Stochastic Activation Pruning: Dhillon et al. [8] proposed a defense technique, “Stochastic activation pruning”, in which nodes of each layer during forwarding propagation pass of the DNN model are dropped out stochastically. The hidden layers activation adaption effects the classification probabilities of the output, at the same time it enhances the robustness of the technique.

Universal Defense Techniques: Sometimes the universal defense approach was utilized to rectify the perturbed input. They employed pre input layer, perturbation rectifying network (PRN) in the model to deal with contaminated input. The training datasets for both PRN and targeted models are characterized by the same distribution. PRN is trained using the same parameters of base model [2]. The input samples are first passed through PRN before the input layer of the targeted model to identify the contaminations depending on the output of the rectifying unit.

Differential Privacy Defense Techniques: Recently, adversarial attacks are addressed by Differential Privacy (DP). Machine learning models are trained using large scale datasets containing sensitive user information. Thus, the privacy of this sensitive data is much more important against privacy attacks [20]. DP techniques are characterized by adding noise during the training of the model at a certain stage to maintain the privacy of data. Lecuyer et al. [16] proposed an innovative approach “Pixel DP” as certified robustness against adversarial attacks. PixelDP autoencoder can be appended at the beginning of nonmodifiable networks as a robust defense mechanism against any norm-based attacks. It adds a noise layer in the architecture of the machine learning model to generate the random outputs, which leverages the DP on prediction probabilities without altering the model accuracy on prediction results. PixelDP training is analogous to usual deep learning model training using similar loss and optimizer of the original model. It differs in the calculation of pre noise layers bounding it to the sensitivity of p-norm input deviations. The output Q(.) is given by the following equation.

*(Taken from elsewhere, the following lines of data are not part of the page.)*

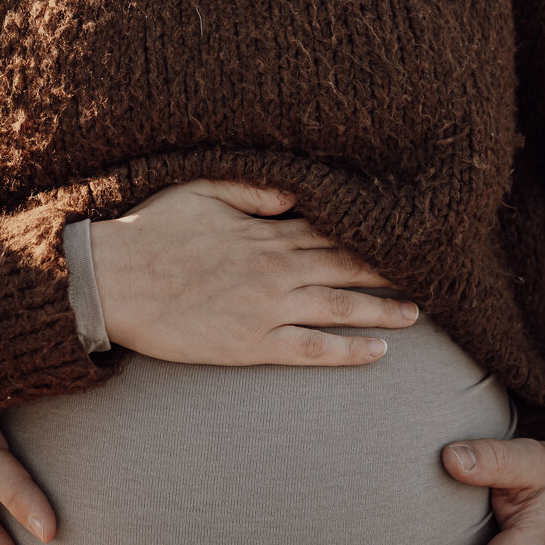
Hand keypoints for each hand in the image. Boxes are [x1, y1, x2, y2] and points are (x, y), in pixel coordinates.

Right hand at [91, 179, 417, 365]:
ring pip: (340, 307)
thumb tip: (293, 195)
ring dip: (381, 310)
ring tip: (415, 315)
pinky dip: (348, 351)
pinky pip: (312, 349)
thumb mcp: (201, 190)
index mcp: (266, 230)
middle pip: (346, 267)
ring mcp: (268, 307)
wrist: (114, 278)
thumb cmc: (151, 231)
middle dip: (390, 272)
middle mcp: (276, 267)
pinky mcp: (252, 343)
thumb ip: (251, 192)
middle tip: (431, 276)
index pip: (331, 232)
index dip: (369, 237)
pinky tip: (377, 353)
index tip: (403, 238)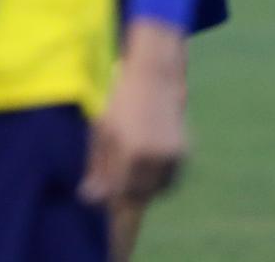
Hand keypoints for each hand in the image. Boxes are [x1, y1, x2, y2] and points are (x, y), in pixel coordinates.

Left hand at [80, 20, 187, 206]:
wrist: (155, 76)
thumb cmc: (122, 101)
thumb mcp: (102, 130)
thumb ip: (98, 166)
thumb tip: (89, 197)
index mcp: (131, 151)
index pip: (119, 191)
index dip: (109, 198)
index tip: (101, 195)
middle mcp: (155, 157)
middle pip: (139, 195)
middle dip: (125, 195)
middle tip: (114, 186)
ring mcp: (173, 155)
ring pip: (156, 190)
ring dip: (143, 189)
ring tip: (130, 171)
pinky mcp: (185, 152)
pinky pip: (170, 179)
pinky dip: (158, 180)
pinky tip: (146, 166)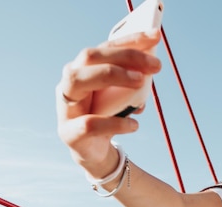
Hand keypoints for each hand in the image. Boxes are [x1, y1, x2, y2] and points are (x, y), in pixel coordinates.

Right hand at [55, 29, 161, 178]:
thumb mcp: (123, 97)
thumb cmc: (108, 117)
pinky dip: (115, 123)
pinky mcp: (69, 133)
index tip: (155, 37)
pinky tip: (134, 125)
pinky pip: (89, 123)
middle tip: (155, 65)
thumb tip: (153, 64)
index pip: (105, 47)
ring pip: (77, 81)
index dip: (130, 40)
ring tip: (141, 83)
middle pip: (89, 57)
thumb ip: (133, 80)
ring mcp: (66, 107)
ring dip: (111, 76)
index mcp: (84, 70)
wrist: (95, 153)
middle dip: (124, 56)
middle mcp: (70, 83)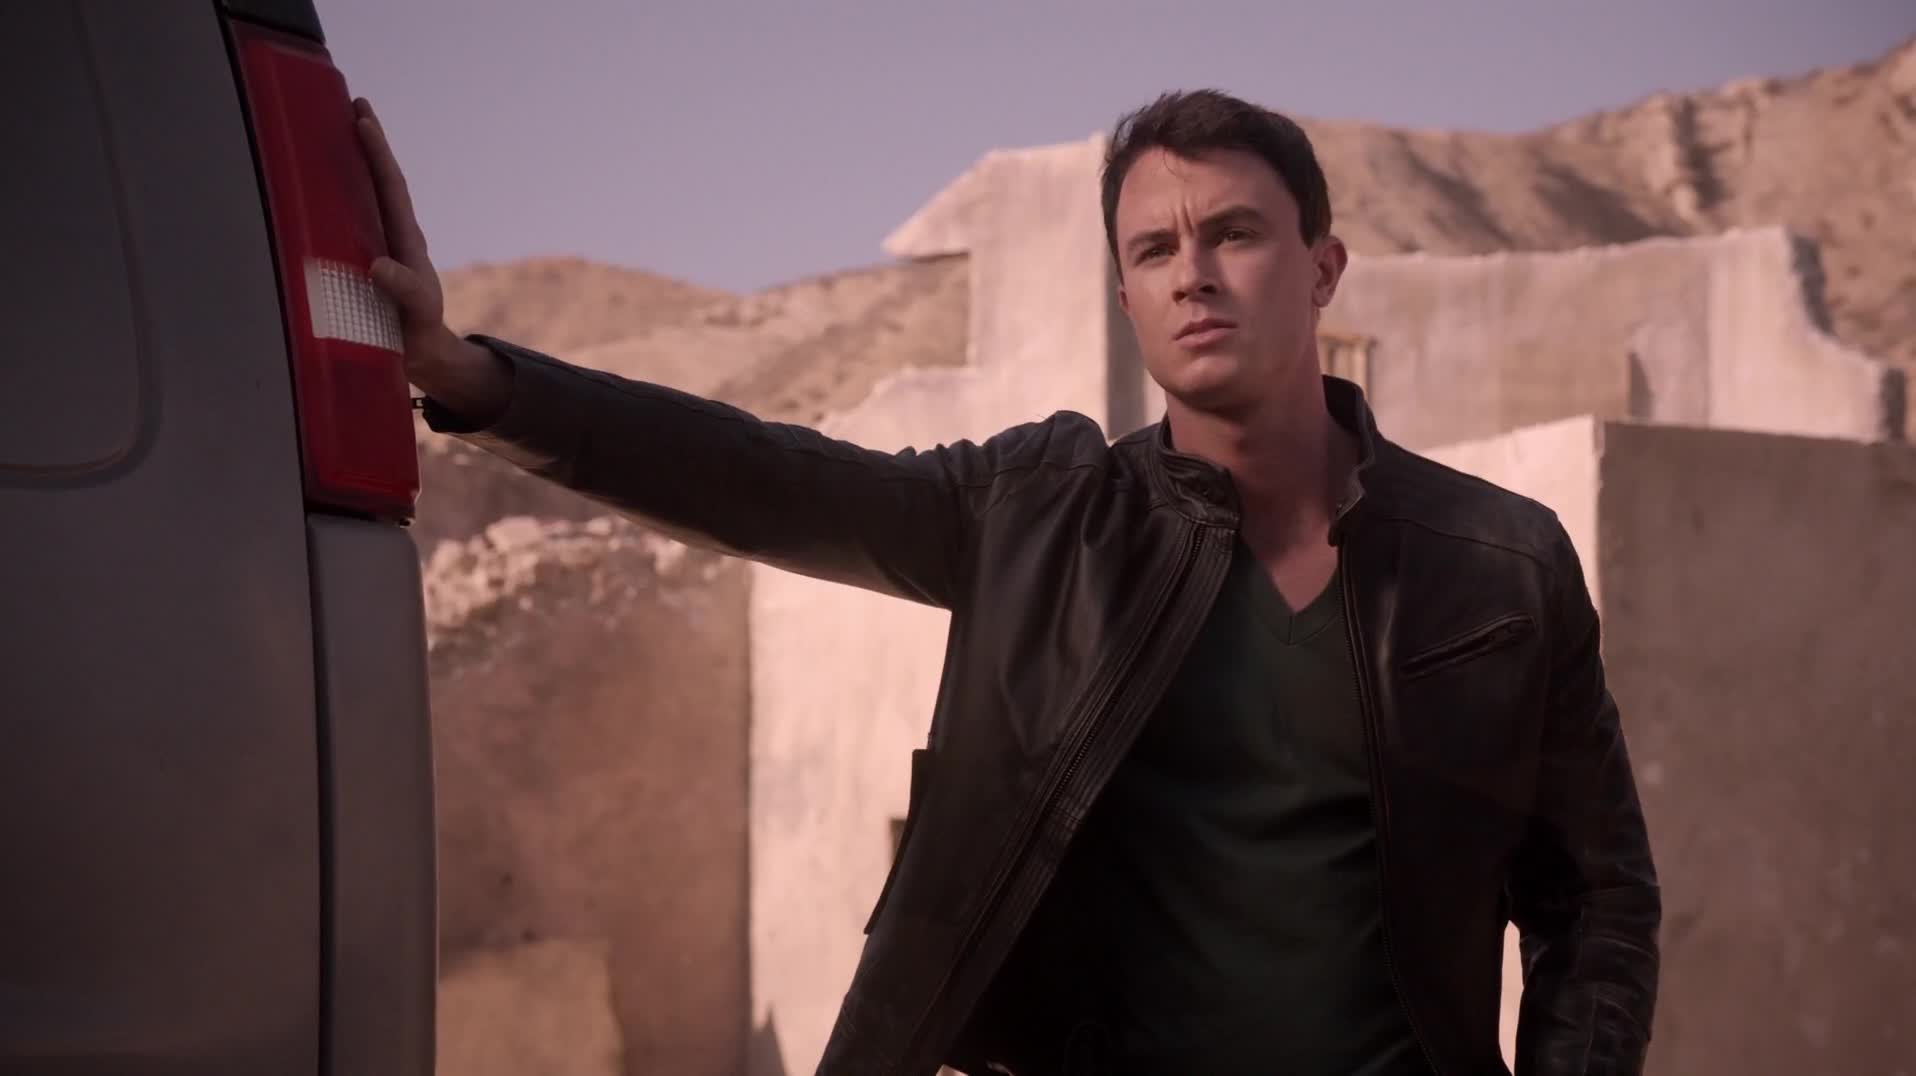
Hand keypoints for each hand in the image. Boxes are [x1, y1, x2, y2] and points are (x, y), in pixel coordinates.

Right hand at [355, 97, 509, 421]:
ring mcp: (377, 246)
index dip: (377, 154)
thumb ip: (406, 291)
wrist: (421, 356)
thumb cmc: (418, 333)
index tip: (363, 119)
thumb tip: (379, 264)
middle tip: (355, 104)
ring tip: (336, 129)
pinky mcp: (361, 262)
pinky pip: (347, 221)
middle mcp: (392, 235)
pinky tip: (314, 187)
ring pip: (364, 197)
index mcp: (405, 241)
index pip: (391, 188)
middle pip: (379, 181)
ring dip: (351, 164)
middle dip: (368, 144)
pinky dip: (334, 198)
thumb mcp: (416, 313)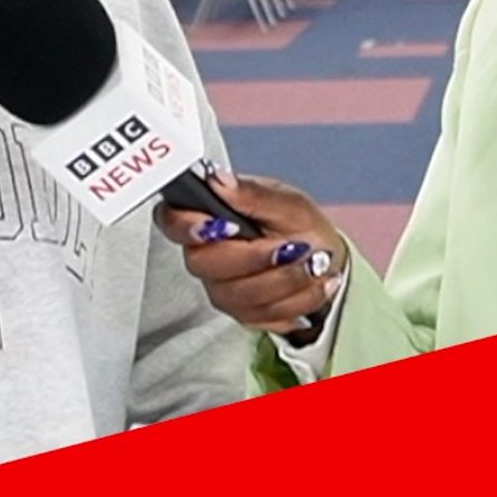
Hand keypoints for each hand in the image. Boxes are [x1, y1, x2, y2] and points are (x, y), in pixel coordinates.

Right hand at [154, 170, 347, 335]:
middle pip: (205, 265)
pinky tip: (316, 282)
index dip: (188, 227)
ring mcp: (223, 289)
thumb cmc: (301, 225)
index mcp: (210, 217)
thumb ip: (253, 194)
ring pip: (239, 296)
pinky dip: (299, 299)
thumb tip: (218, 180)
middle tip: (294, 247)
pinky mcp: (244, 314)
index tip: (228, 226)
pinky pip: (265, 316)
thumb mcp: (287, 201)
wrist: (325, 258)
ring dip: (286, 280)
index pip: (172, 221)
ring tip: (316, 262)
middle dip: (256, 258)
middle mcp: (208, 256)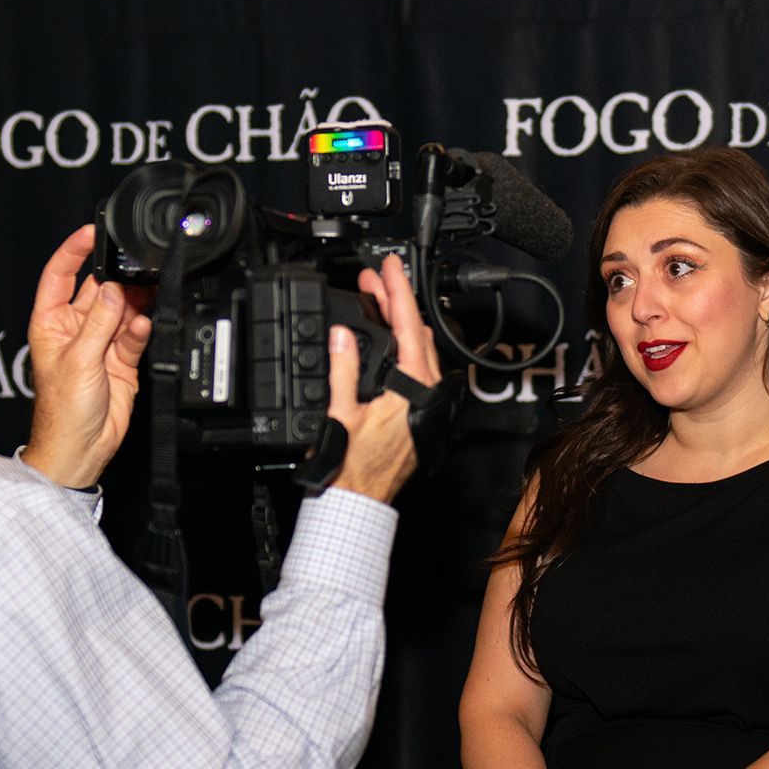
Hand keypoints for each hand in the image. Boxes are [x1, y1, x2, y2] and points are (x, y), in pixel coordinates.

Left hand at [21, 225, 152, 488]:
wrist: (81, 447)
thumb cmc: (61, 411)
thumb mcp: (78, 359)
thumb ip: (99, 322)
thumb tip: (112, 290)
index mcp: (51, 323)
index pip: (60, 275)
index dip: (74, 251)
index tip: (92, 232)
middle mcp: (75, 329)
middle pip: (97, 290)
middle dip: (116, 279)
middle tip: (135, 269)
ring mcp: (99, 344)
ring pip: (121, 310)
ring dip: (134, 303)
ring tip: (147, 295)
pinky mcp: (121, 359)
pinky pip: (134, 334)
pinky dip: (141, 329)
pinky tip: (144, 327)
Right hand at [322, 253, 441, 502]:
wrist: (358, 502)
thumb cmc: (353, 468)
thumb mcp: (340, 414)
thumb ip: (342, 370)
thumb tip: (341, 335)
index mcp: (414, 388)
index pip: (408, 326)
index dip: (398, 291)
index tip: (391, 266)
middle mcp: (427, 393)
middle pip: (416, 334)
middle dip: (395, 303)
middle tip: (375, 280)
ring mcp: (426, 403)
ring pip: (420, 350)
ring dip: (400, 325)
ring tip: (378, 303)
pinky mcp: (419, 412)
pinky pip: (417, 369)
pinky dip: (402, 348)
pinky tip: (387, 341)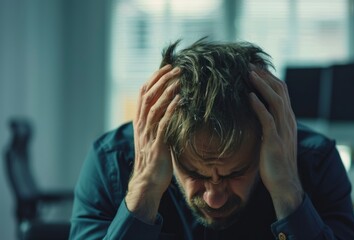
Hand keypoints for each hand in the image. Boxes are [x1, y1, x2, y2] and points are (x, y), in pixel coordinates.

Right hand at [125, 64, 180, 222]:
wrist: (147, 183)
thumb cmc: (153, 159)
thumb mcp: (152, 137)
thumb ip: (157, 122)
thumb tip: (168, 105)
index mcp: (140, 122)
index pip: (143, 94)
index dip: (154, 79)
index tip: (166, 67)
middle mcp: (142, 126)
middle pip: (148, 97)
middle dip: (162, 80)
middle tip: (176, 69)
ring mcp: (148, 136)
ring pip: (155, 108)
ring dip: (167, 92)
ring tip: (179, 80)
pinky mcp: (157, 146)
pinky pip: (163, 125)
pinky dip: (171, 111)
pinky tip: (180, 101)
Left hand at [248, 66, 302, 218]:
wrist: (285, 184)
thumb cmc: (276, 163)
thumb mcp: (274, 139)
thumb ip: (269, 125)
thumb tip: (256, 114)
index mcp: (288, 120)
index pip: (282, 92)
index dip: (269, 78)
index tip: (256, 69)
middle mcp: (288, 121)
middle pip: (280, 90)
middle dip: (265, 76)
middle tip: (250, 65)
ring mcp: (283, 130)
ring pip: (275, 100)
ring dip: (262, 85)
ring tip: (248, 73)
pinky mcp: (275, 140)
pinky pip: (267, 118)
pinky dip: (258, 105)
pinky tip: (249, 96)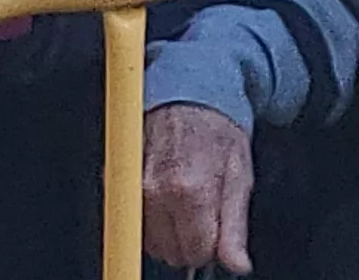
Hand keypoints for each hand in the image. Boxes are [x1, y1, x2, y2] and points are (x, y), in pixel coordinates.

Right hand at [142, 101, 256, 274]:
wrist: (188, 95)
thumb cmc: (217, 130)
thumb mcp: (240, 175)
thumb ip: (235, 226)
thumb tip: (237, 264)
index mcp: (190, 190)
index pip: (198, 252)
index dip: (213, 246)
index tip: (217, 227)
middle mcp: (156, 191)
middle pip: (172, 252)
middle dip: (191, 240)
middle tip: (204, 210)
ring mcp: (133, 187)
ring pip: (151, 243)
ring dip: (169, 232)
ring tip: (186, 200)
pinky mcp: (118, 182)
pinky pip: (134, 223)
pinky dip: (151, 220)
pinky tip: (167, 197)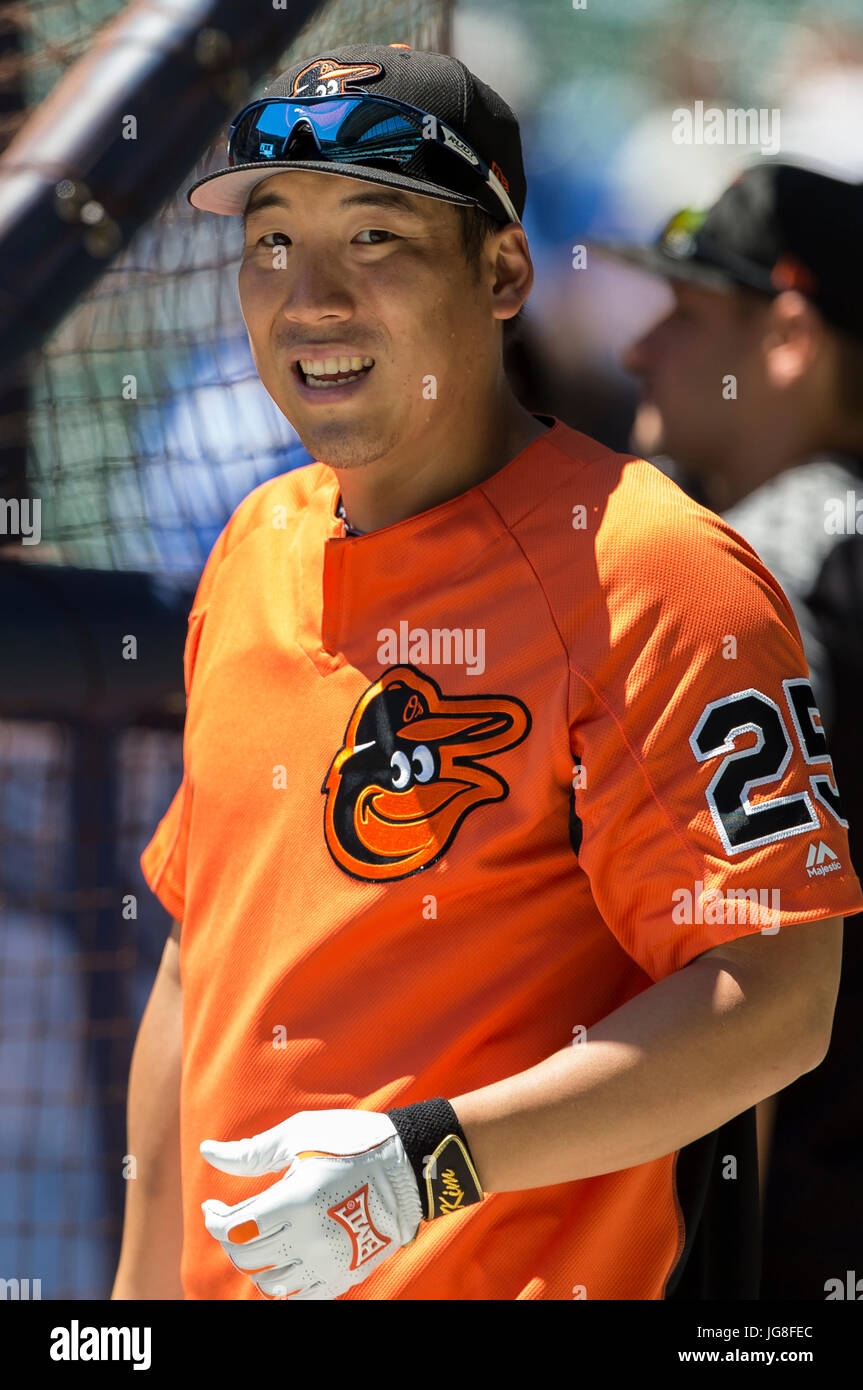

$$\begin{aligned} Q(.) = h(g(.)) \end{aligned}$$

(6)

Where g is prior to noise layer calculation and h denotes calculations in the next layers producing Q(.) as shown in Fig. 8.

Fig. 8.

Architecture of PixelDP approach

4 Conclusion

Our work describes the major adversarial attacks and defenses in a novel form as these techniques are not only classified but also represented graphically. Here we suggested, the generation of such models that not only keep the optimization but also tune the performance of models. The creation of more generalized models helps out to a great deal when it comes to taking care of the optimization problem. Orthodox models cannot help out in defending against various types of hybrid attacks. Similarly, the local smoothness and clean toy problems do not put a smart impact when it comes to the generation of adversarial examples and their defenses. It is better to align the adversarial examples with their defenses but try to develop such examples and defenses that should have their independent goals so that the defense against some developed adversarial example should be harder to find. Some other guidelines are there as well, on the basis of which effective models can be developed that exhibit a chronic impact on defenses. Adversarial examples become treacherous whose reverse engineering is not possible or hard to engineer. Similarly, those adversarial attacks prove to be lethal which are nontransferable from model to model.